You have to learn to embrace the new you. You may not like her to begin with but sadly she is here to stay. Some of the changes might be huge like an inability to see or speak to other children aged the same as your angel or small like a constant sad look in your eyes.

You may also find that your tolerance level has dropped. Mine certainly did. Before if people made mistakes in their pregnancy I wouldn’t say anything but now I can’t stop myself. I try not to use my Milo as an example but if me saying something means a baby is saved then I will talk about his loss until the cows come home. You may also find a want to help people who are in the same situation as you.

I am more willing to talk to different people now. I suffered with major social anxiety before losing my Milo. I would hardly strike up conversations with anyone. Having to meet nurse upon nurse and different doctors all the time made me have to chat to people and so that has now transferred into my life.

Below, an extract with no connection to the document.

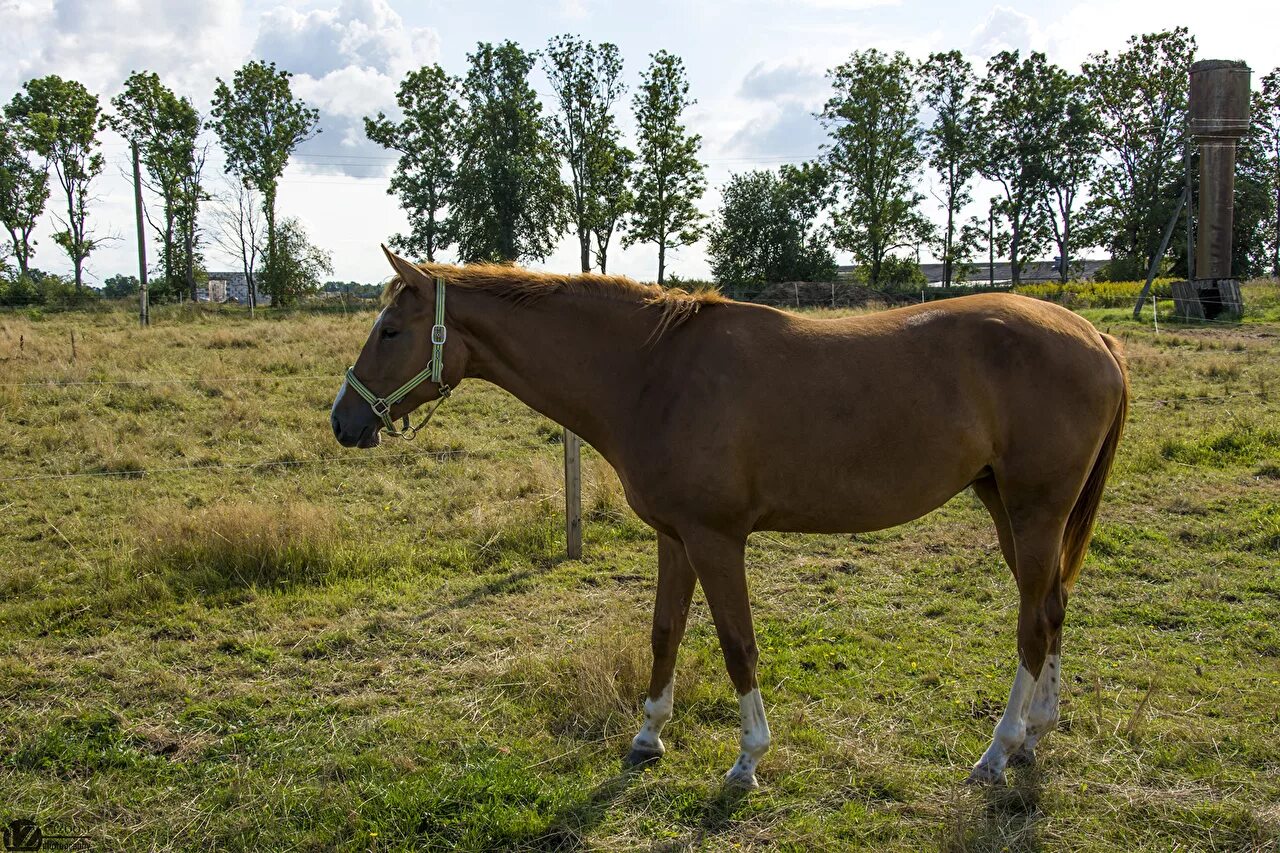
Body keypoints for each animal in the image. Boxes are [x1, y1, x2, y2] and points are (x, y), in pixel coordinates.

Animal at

I also now soak up every available moment with my living children. I don’t want to miss a moment of them growing up. I used to never be bothered if my eldest went to stay at a grandparents house but now I want him under my roof at all times.

I have also found that my protectiveness of my eldest as increased but I allow my youngest an awful lot more freedom than her biggest brother had at her age. I used to follow her brother around when he went to soft play or at the park but I now sit with a coffee and chill out while she has fun. She is safe and knows where I am if she needs me. She is also a lot more confident in new situations.